Iran and the United States announced a hostage release deal last month that also included the release of $6 billion in Iranian funds blocked South Korea due to US sanctions. Earlier, the US had also agreed to Iraq releasing $2.7 billion of its energy debts to Iran.
Western media began reporting that talks between the two countries go beyond a prisoner release agreement and the two sides are engaged in a “de-escalation” effort.
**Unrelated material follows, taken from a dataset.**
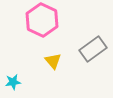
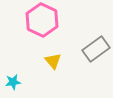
gray rectangle: moved 3 px right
Washington will allow the gradual release of all Iranian frozen funds, estimated to be around $20 billion and Iran would slow down its uranium enrichment.
The IAEA has reported to member states that Iran’s pace of enriching uranium to 60-percent purity has slowed in recent weeks, which could signal an understanding with the United States to de-escalate.
Asked about IAEA not having access to the data of monitoring cameras re-installed at an Iranian nuclear facility in Esfahan (Isfahan) in June, he acknowledged the reality and said that the issue is open for negotiations with Iran, but “at this time we are nowhere near this point,” Grossi announced. He acknowledged that the data from the cameras are important and “we need to reconstruct” what transpires at Natanz “as a baseline.”
Behrouz Kamalvandi, the spokesman of Iran’s atomic agency, was quoted by local media June 15 as saying that ten of these cameras were re-installed in Esfahan’s Natanz facility, which is a major enrichment center, and apparently has a centrifuge production facility making the machines used in uranium enrichment.
Grossi also asked for more support from member states, emphasizing that IAEA depends on states to do its job.